I wasn't angry at Thomas for... For saying the truth.

He was right. It was no place of me to ask about their personal lives. I shouldn't have been so involved in them. He was right in everything he said.

I just didn't know, this was the way they felt. I was thinking things were different now. It was more than sex.

Apparently I was wrong. It would be unfair for them if i expected them to feel the way I feel.

It hurt nonetheless.

You're wrong, another voice inside me told me. You're wrong. They don't feel that way about you. Or else Victoria wouldn't be there every-time you needed her, Ethan wouldn't be giving al these little kisses every time he sees you, Thomas wouldn't enjoy your mixed language talks. And Damiano. He wouldn't make you feel the way you feel if he didn't care about you.

Then what was it? I asked to myself. Why was Thomas so... Furious?

I wandered around smoking. I didn't want to go home and I couldn't go back to theirs'.

An hour or so had passed when I heard my phone ring. It was Damiano. I didn't want them to get worried so I answered it.

"Are you okay?" He said as soon as I answered the phone.

"Yeah. Why?" I said, trying to sound as strong as possible. I hadn't cried in a long time. ButI felt tears filling to my eyes.

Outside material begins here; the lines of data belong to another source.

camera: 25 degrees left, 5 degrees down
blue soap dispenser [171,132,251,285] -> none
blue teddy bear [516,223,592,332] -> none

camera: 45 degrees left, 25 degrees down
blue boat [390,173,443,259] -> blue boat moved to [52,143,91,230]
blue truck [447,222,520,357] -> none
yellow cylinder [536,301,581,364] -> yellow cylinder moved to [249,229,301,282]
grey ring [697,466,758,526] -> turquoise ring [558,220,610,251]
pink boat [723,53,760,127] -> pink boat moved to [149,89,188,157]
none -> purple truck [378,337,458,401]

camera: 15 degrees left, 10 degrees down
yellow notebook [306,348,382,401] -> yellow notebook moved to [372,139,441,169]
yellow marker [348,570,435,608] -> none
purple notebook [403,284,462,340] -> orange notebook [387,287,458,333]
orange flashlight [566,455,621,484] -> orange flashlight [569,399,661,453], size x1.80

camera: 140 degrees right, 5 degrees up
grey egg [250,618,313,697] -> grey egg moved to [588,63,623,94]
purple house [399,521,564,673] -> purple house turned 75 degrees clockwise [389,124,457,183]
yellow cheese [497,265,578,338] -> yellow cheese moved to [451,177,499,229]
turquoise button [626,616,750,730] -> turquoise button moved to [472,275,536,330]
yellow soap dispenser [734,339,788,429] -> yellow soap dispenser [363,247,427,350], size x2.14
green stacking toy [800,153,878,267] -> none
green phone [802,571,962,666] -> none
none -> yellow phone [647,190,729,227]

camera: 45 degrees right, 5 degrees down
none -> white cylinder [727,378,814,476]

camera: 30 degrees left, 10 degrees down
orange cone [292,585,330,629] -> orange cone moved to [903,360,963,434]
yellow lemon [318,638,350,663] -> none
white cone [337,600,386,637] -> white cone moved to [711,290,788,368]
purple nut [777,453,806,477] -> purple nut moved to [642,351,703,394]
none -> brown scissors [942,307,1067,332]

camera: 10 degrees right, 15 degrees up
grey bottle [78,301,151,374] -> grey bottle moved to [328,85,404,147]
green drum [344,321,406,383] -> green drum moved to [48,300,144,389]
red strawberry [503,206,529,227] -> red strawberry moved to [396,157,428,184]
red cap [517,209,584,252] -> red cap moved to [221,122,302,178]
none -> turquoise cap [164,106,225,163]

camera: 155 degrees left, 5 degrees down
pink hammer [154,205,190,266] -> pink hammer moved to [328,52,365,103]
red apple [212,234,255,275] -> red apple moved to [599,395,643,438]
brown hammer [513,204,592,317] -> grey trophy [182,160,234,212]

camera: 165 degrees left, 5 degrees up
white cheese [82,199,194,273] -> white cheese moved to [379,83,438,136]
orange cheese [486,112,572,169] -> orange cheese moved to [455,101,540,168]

"You know why. Victoria told me everything. I'll fucking kill Thomas." I heard his heavy breathing over the phone. He sounded worried and angry at the same time. I tried not letting him affect me. It was too dangerous. My feelings, were too dangerous.

"Calm down. It's not like I can be angry with Thomas for telling the truth." I said.

"Fuck you June. You obviously can't get angry with someone for telling the truth but you fucking know Thomas wasn't telling the truth."

I wanted to ask why. Why wasn't he? What was wrong in what he said? But I didn't ask those things. I didn't want to hear the answer.

"Where are you? I'll come." he said.

"Don't. I said without a hesitation. I couldn't let him do all these nice stuff, I couldn't help him make me feel better. Not anymore. Not when I realized how much they mean to me. Not when I realized how much he means to me. 

I couldn't get further attached.

"I'll send Thomas to talk if you want to." He said. I honestly wanted to talk to him. Ask him what was wrong.

"Sure, if he wants it too," I said.

"He has to want it June. What he said should be explained."

I didn't feel like arguing. I didn't feel like doing anything at all at this point. I just wanted to crawl somewhere and cry myself to sleep. Instead I said,

"I will talk to Thomas."

I hung up after tellin Damiano that I would meet Thomas in my apartment. It would be easier if we were alone I thought to myself. On my way home, I smoked a cigarette.

*

It didn't take long for Thomas to show up. I honestly was not angry with him. I was just heartbroken. And disappointed. But not angry. 

I hadn't locked the door so he directly came in.

"Hi," I said slowly. Not knowing what else to say.